On the personal level work with the Noble Ones can awaken affinities and related powers in the magician. The Wights are often called upon in magical arts, and we can learn secrets that we can turn to our advantage, even as the Nobles learn by dealing more closely with a mortal.
• The Gods
The Shining Beings we call the gods and goddesses are the Eldest and Mightiest, those who in the first days helped to shape cosmos and set life in it, and who still live eternal. The Gods are the very persons of the divine, in its brightest and deepest sense. In the presence of a god, especially, we may be carried out of our common self into a greater perspective
On a personal level, you may find your relationship with the Earth Mother and the Gatekeeper to be sufficient for your work. However it is common for other gods to become a part of your personal spirituality, and you should be aware of their voices when they call to you.

• Sacrifice and Blessing
Druidic spirituality is based in reciprocity – in the proper exchange of good for good between mortals and the spirits. The symbol of sacrifice and blessing, when we seek its deeper meaning, reminds of the eternal link between the individual and the great pattern of existence – between the dancer and the Dance.

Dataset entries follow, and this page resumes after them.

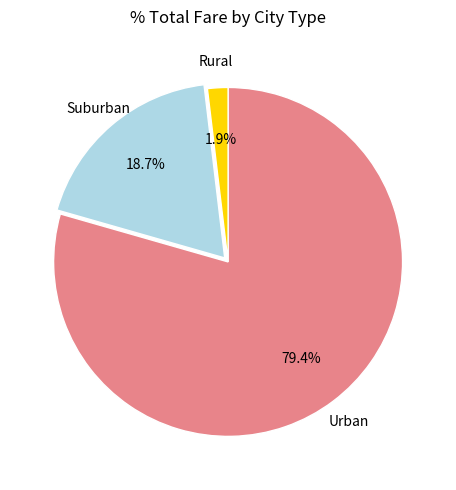

Combined, do Suburban and Urban account for over 50%?

Yes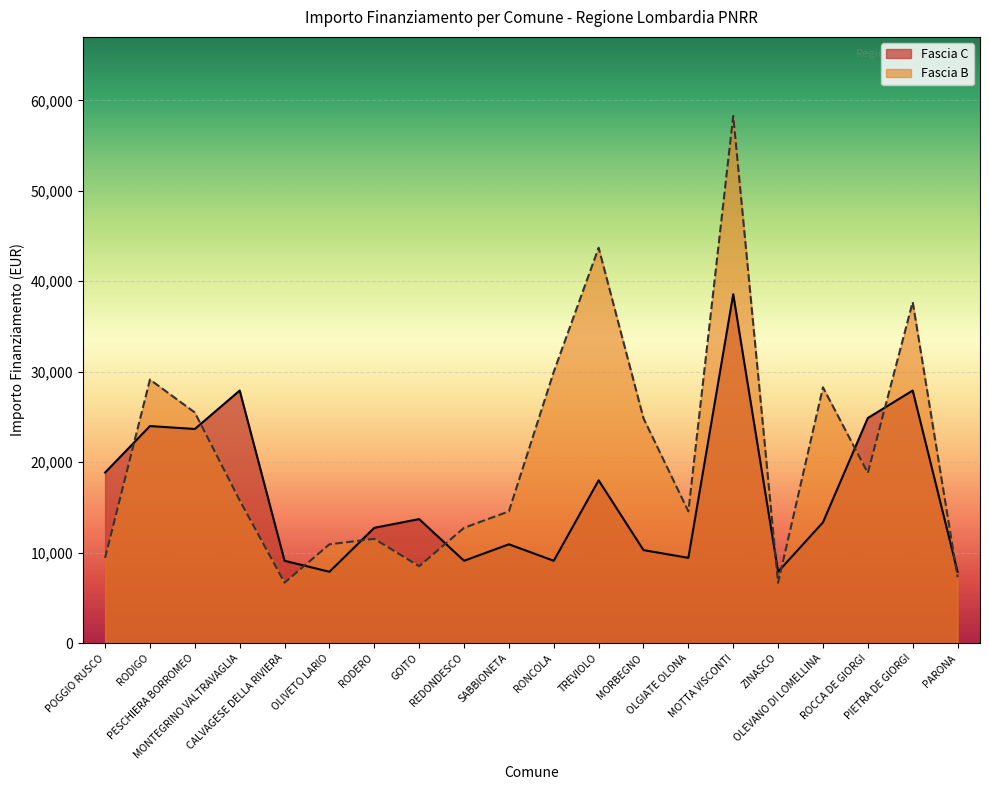

How many lines are shown in the chart?

2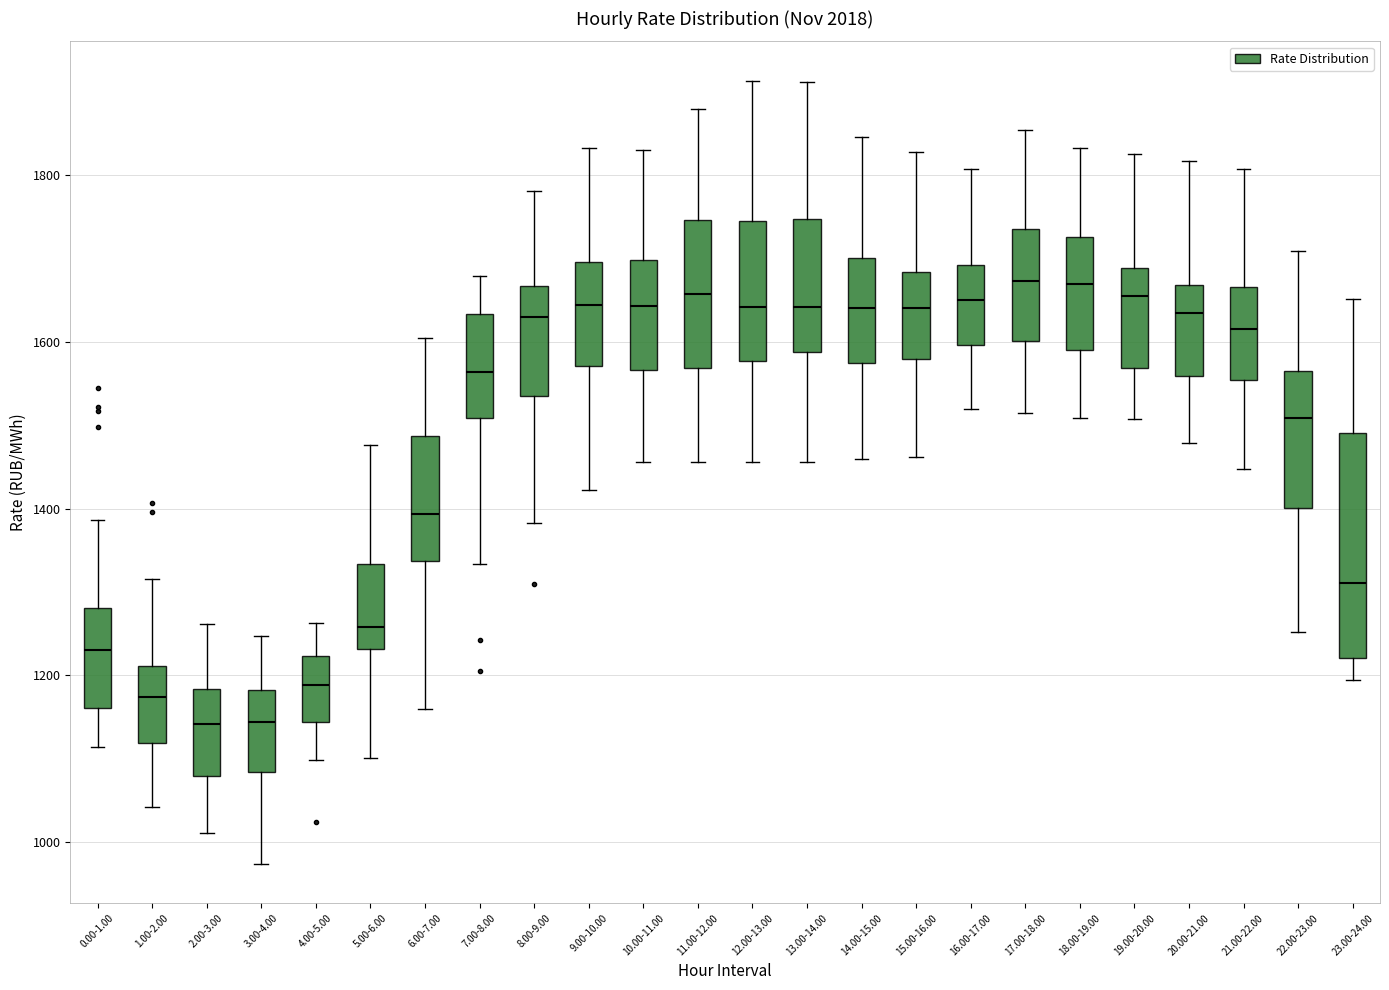

Where does the lower whisker of the box for 8.00-9.00 end on the y-axis? The values are not printed on the chart, so give them approximately, as read against the axis.

1380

In the drinking of the Blessing (or even in the working of a spell, in a practical rite) we become ready to focus directly on the reflection between the invited beings and our own spirit. We have that moment that is called by words meaning ‘audience’ – when the divine beholds us, and we behold the divine. Such are the moments that fill our inner cauldrons, granting us health, wealth and wisdom.

• A Mystical Practice
Even if you feel more drawn to sorcery and practical magic than to the search for spiritual awareness it is worth your while to remember these things. As you work your rites remember these other meanings, these deeper mysteries, behind the symbols of your working shrine. To advance this kind of awareness can only increase your wisdom, and thus your power.
Whatever your inclination, may you walk your path in the Druid’s Peace, with a clear heart and a steady hand, and wisdom in your brow.